In his best moments (as in his worst) a man no longer seems to be his real self; instead, he is lavish of, or possessed by, some other, improbable "I."
*
Hatred and aversion (a priori) are often signs of the lack of organs, faculties, or activities that would enable us to turn to account, employ, use up (and so forth) the things for which we feel hatred.

I don't feel sure of overcoming, subjugating, and anni­hilating you; therefore I hate you, wipe you out in my mind.

Meaning: I don't know how to love you.
*
Ourselves.
All a man knows of himself is what circumstances have enabled him to know (there are many things about myself I used not to know).

All the rest is induction, probability. Robespierre never dreamed that he would guillotine so lavishly; or many a man that he would love someone "to distraction."
*
Of how many things must we be ignorant in order to "act"!
*
The self.
The more a consciousness is "conscious," the more foreign to it seems the man who has it and equally foreign its opinions, actions, characteristics, and sentiments. For this reason it tends to regard all that is most personal and private in it as "accidental" and extraneous.

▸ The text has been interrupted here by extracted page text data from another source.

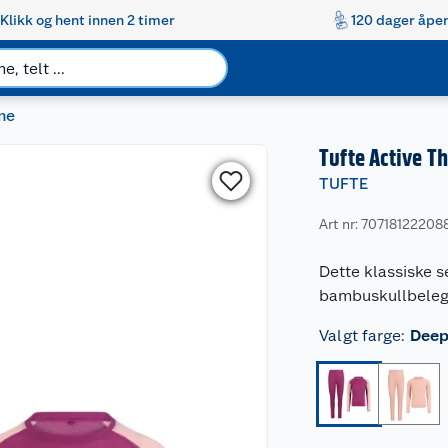
Klikk og hent innen 2 timer
120 dager åpen
me
Tufte Active T
TUFTE
Art nr: 70718122208
Dette klassiske s
bambuskullbelegg
Valgt farge
:
Deep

Certainly I cannot help having opinions, habits, a name, affections and aversions, a worldview of my own, just as the walls of my room are bound to have some color or other.

But relatively to all that I am, I am only what light is to that color; it could illuminate anything whatsoever.

What's your name ?
I don't know.
Your age? I don't know. Birthplace? Don't know. Occupation? Don't know. Very good: you must be my self.
*
There are doctrines which cannot survive translation into a language other than the original; once translated, they lose the magic, the discretion, the consecration by use and wont that have been theirs since the time when they were crystal­ lized in words reserved to them and veiled in mystery.
*
"Souls," thought-transfcrcncc, immortality, spirits, and all such hypothetical entities have a common ground in the belief that the normal means of communication, senses, bodies, physical apparatus, can be dispensed with. To see without eyes, live without flesh, touch without fingers, act without actions, know without learning, move without motive power, and above all, die without dying—what singular notions and preoccupations these involve!